Koma Berxwedan kündigte an, sich künftig nicht mehr ausschließlich als Musikgruppe zu verstehen. Stattdessen soll eine strukturierte „Kulturakademie und Schule“ aufgebaut werden, die kurdische Kultur bewahrt, weiterentwickelt und an kommende Generationen weitergibt. Damit reagiert die Gruppe auch auf die Erfahrungen der vergangenen Jahrzehnte, in denen kurdische Kulturarbeit wiederholt unter Druck geraten ist.

„Stimme und Gewissen“

Für Koma Berxwedan sprach Hozan Xelîl Xemgîn und ordnete die historische Rolle der Gruppe ein. Koma Berxwedan sei ein fester Bestandteil der kurdischen Freiheitsbewegung gewesen und habe sich über Jahrzehnte als kulturelle Ausdrucksform des Widerstands etabliert. „Koma Berxwedan wurde zur Stimme und zum Gewissen der Gesellschaft“, sagte Xemgîn. Die Gruppe habe unterschiedliche musikalische Traditionen Kurdistans zusammengeführt und sei seit den 1980er Jahren zu einem kollektiven Ausdruck geworden.
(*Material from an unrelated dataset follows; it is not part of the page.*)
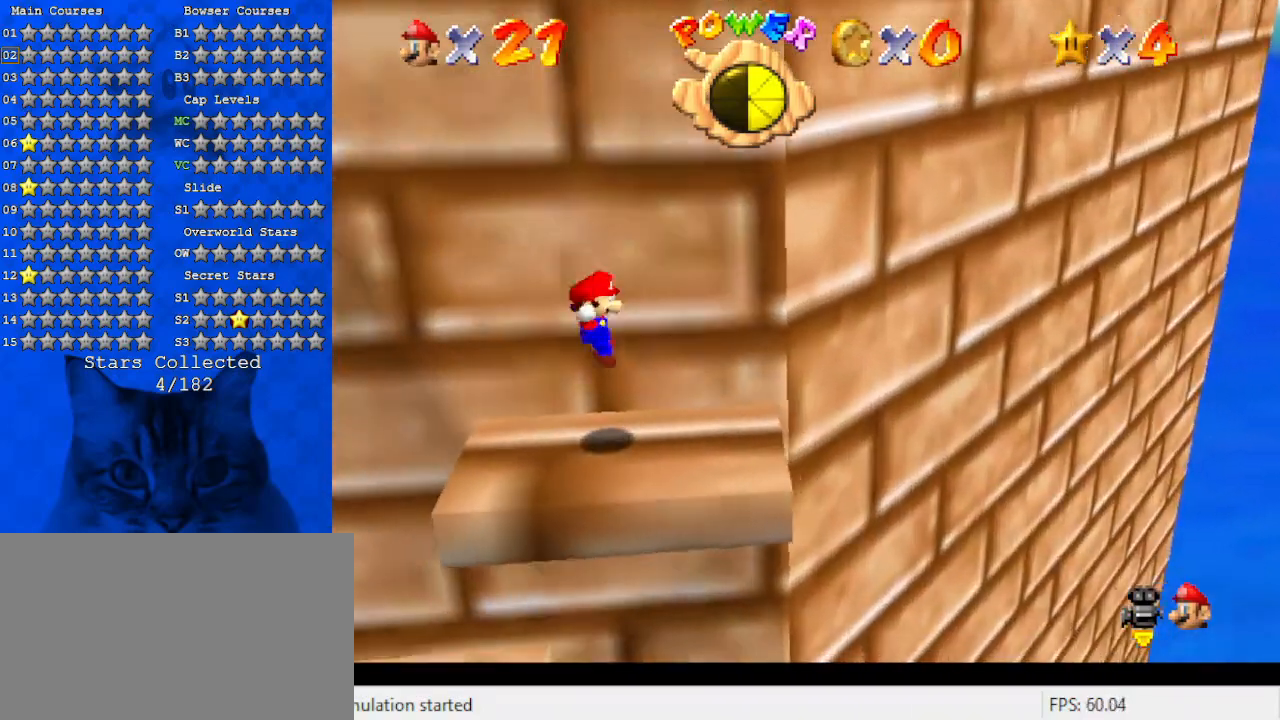
{"keys": ["left"], "events": [[33, "d", "down"], [200, "d", "up"], [233, "down", "down"], [233, "left", "down"], [333, "d", "down"], [433, "down", "up"], [467, "d", "up"]]}
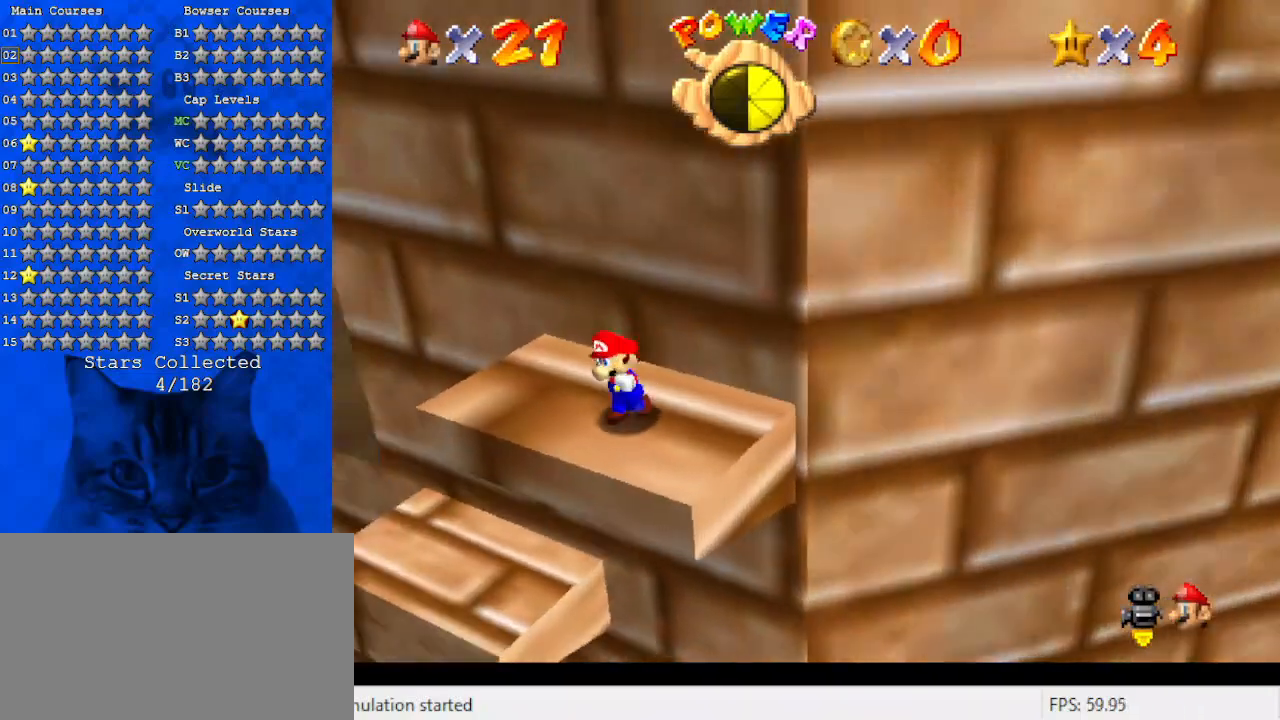
{"keys": ["a", "left", "up"], "events": [[100, "up", "down"], [167, "a", "down"], [300, "a", "up"], [333, "a", "down"], [333, "left", "up"], [433, "left", "down"]]}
Zugleich erinnerte er an staatliche Repressionen gegen kurdische Kulturinstitutionen in Deutschland. „Archive wurden beschlagnahmt, Einrichtungen sind geschlossen worden“, sagte er mit Blick auf das 2019 erfolgte Verbot des Neusser Mezopotamien-Verlags und der Musikproduktionsfirma Mîr durch das Bundesinnenministerium. „Trotzdem haben wir 33 Jahre Widerstand geleistet. Heute bauen wir dieses Erbe als Schule neu auf“, erklärte Xemgîn.

Breite Unterstützung

An der Veranstaltung nahmen zahlreiche Künstler:innen teil, darunter Hozan Şemdin, Kawa, Amele, Gülistan Musa und Şiyar Munzur. Auch Vertreter:innen von Organisationen wie TEV-ÇAND, Hunera Mizgîn, Heyva Sor a Kurdistanê, YEK MAL und KOMAW waren vor Ort. Zudem wurden Grußbotschaften von KNK, KONGRA GEL und KCK-E verlesen. Darin wurde die Bedeutung von Koma Berxwedan für die kurdische Freiheitsbewegung hervorgehoben.

So erklärte der Ko-Vorsitzende von KONGRA GEL, Remzi Kartal, die Gruppe sei über Jahre hinweg „die Stimme der Freiheit“ gewesen und werde auch künftig eine wichtige Rolle beim Aufbau einer demokratischen Gesellschaft spielen. Auch in den weiteren Botschaften wurde die Rolle von Kunst und Kultur als zentrale Elemente gesellschaftlicher Entwicklung betont. Die Veranstaltung endete mit gemeinsam gesungenen Liedern aus dem Repertoire von Koma Berxwedan.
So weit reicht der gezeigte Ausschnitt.